When a household boasts Irish-Jewish lineage, a latke is more like a ritual religious object than a potato pancake. In fact, around here, calling a latke a pancake is like calling the Superbowl a game. A latke is what an ambitious potato dreams of being.
Given the simplicity of latke's underpinnings (grated potato; egg, onion) there are a surprising number of recipes and tips for making them. Kosher Blog and countless foodie sites are holding forth on the subject even as you read this.
Latkes, of course, are a staple of Hanukkah, which started Tuesday night, explaining that evening's giddy crowd at Kenny & Zuke's Delicatessen, located alongside the hot new Portland version of the Ace Hotel. Kenny & Zukes has the authentic New York City deli ambiance down, only with polite waitstaff instead of burly countermen yelling, "Hello? You wanna pickle with that or not?"
It was something increasingly rare in Portland dining: No cilantro, no mention of "reduction" or "searing." No pressure to eat "local food" raised less than ten feet from the table. (My pastrami sure tasted like it came from a zip code starting with the number one.)
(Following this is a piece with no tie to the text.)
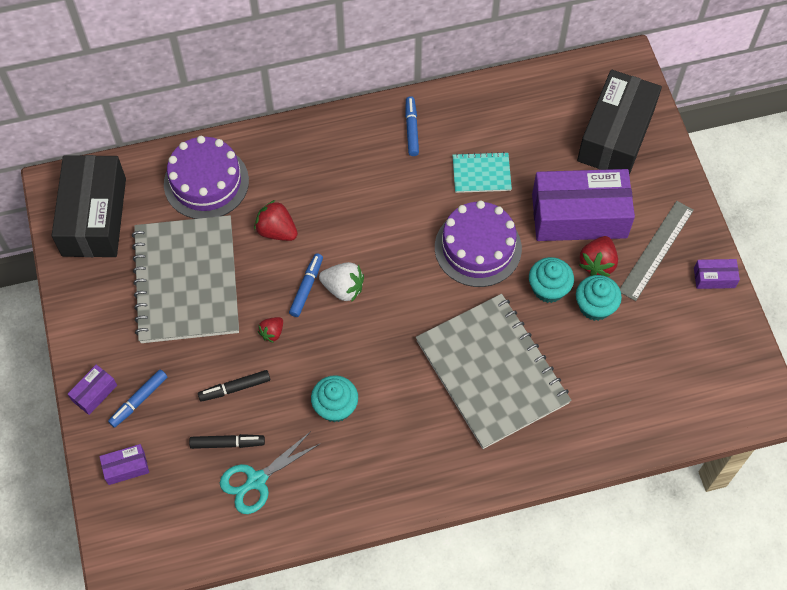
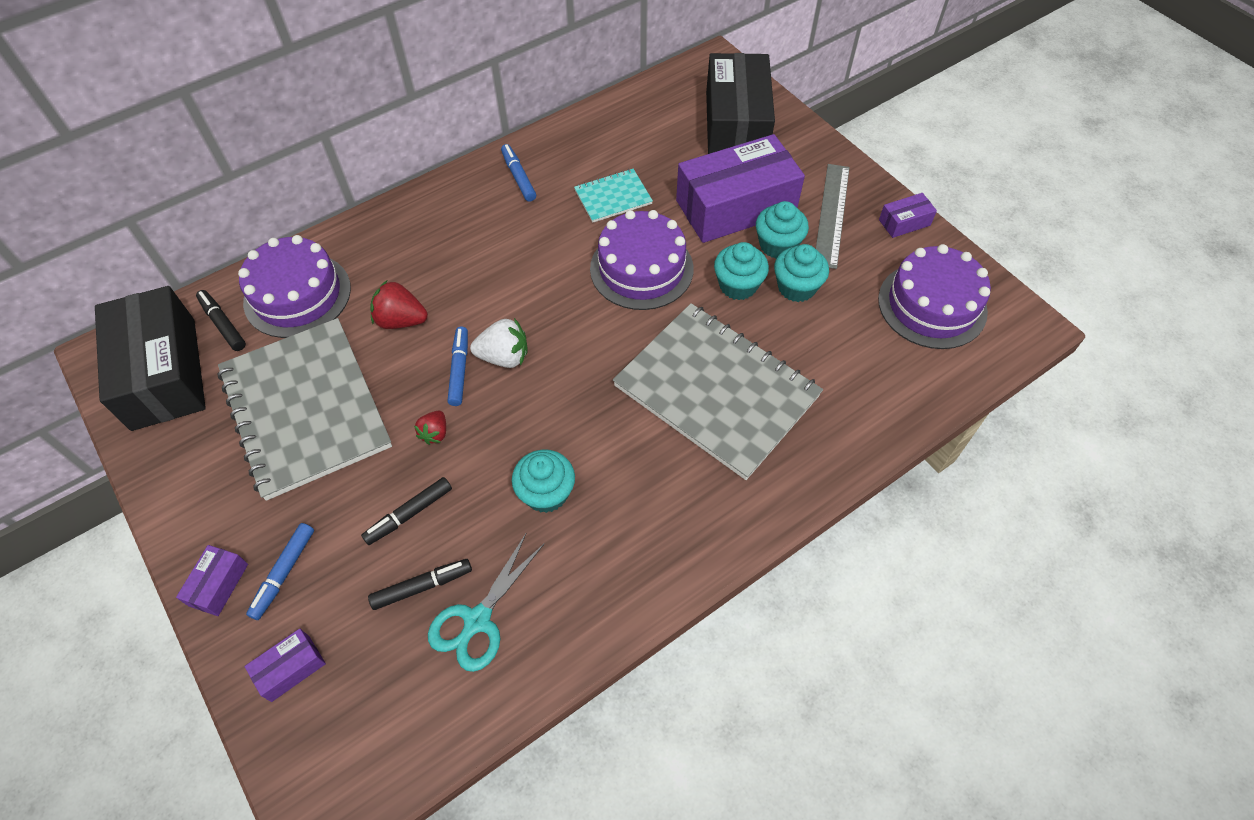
camera: 20 degrees left, 5 degrees down
red strawberry [579,236,618,276] -> turquoise cupcake [756,201,809,259]
none -> black marker [196,290,246,351]
none -> purple cake [878,244,991,349]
Eavesdropping on others around us was good culinary theater. There was that table of friends obviously dealing with some serious shank-o-the-evening munchies, one of whom made a towering sandwich out of his latkes and a half-pound or so of corned beef, somehow cramming it all in his mouth and quickly following with a coleslaw chaser. Or, that rail-thin gal disdainfully waving off her eager date's insistence that a fried carb is really not the devil's handiwork. I somehow refrained from slipping the poor man a note on a napkin saying: GET OUT WHILE YOU STILL CAN. It was a night of miracles all around.